**REQUIRED WORK:**
Transcribe the entries without any changes, starting at their first line and ending at the line that contains "genus: Necrophila", including both of those lines.

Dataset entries

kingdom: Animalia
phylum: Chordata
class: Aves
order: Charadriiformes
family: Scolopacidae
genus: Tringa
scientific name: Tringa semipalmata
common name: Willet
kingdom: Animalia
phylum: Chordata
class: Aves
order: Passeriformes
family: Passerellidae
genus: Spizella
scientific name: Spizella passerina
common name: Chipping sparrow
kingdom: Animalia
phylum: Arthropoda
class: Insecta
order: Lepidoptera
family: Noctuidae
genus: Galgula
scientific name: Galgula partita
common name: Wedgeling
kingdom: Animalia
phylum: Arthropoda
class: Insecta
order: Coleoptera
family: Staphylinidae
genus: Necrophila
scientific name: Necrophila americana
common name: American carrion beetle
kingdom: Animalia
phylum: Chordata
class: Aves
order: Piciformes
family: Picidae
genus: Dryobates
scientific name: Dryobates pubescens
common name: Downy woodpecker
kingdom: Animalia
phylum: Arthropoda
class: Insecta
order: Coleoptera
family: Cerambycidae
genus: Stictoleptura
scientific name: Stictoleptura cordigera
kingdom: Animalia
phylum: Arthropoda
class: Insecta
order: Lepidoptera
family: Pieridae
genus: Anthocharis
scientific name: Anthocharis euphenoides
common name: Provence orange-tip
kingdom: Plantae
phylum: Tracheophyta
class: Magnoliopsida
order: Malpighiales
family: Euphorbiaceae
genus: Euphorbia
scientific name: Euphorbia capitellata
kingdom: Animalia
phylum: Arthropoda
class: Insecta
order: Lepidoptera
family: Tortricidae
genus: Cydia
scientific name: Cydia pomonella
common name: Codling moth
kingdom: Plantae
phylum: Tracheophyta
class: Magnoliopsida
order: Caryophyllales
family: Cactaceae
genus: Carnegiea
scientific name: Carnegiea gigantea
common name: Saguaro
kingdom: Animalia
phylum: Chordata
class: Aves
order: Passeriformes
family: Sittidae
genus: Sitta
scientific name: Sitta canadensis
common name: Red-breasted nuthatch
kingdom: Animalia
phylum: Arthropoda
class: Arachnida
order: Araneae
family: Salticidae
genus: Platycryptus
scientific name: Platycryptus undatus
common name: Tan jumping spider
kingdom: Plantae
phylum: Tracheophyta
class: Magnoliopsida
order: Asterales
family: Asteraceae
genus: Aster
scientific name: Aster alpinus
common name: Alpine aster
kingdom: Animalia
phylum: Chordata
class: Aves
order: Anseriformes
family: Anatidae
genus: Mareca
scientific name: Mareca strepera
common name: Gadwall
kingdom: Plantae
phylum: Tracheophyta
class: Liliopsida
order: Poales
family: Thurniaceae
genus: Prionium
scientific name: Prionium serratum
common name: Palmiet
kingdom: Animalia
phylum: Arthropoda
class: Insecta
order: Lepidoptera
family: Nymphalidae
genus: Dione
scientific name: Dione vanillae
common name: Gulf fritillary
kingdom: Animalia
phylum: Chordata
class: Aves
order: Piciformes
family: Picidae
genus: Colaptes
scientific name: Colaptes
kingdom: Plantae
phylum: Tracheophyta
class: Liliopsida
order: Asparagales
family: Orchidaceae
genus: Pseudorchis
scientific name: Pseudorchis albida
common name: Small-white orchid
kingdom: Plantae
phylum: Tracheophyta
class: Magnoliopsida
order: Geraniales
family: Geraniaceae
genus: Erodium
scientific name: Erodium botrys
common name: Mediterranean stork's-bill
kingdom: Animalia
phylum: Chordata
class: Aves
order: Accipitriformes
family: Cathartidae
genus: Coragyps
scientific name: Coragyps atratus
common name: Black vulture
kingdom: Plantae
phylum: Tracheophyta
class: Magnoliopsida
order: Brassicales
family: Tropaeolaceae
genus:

**TASK RESPONSE:**
kingdom: Animalia
phylum: Chordata
class: Aves
order: Charadriiformes
family: Scolopacidae
genus: Tringa
scientific name: Tringa semipalmata
common name: Willet
kingdom: Animalia
phylum: Chordata
class: Aves
order: Passeriformes
family: Passerellidae
genus: Spizella
scientific name: Spizella passerina
common name: Chipping sparrow
kingdom: Animalia
phylum: Arthropoda
class: Insecta
order: Lepidoptera
family: Noctuidae
genus: Galgula
scientific name: Galgula partita
common name: Wedgeling
kingdom: Animalia
phylum: Arthropoda
class: Insecta
order: Coleoptera
family: Staphylinidae
genus: Necrophila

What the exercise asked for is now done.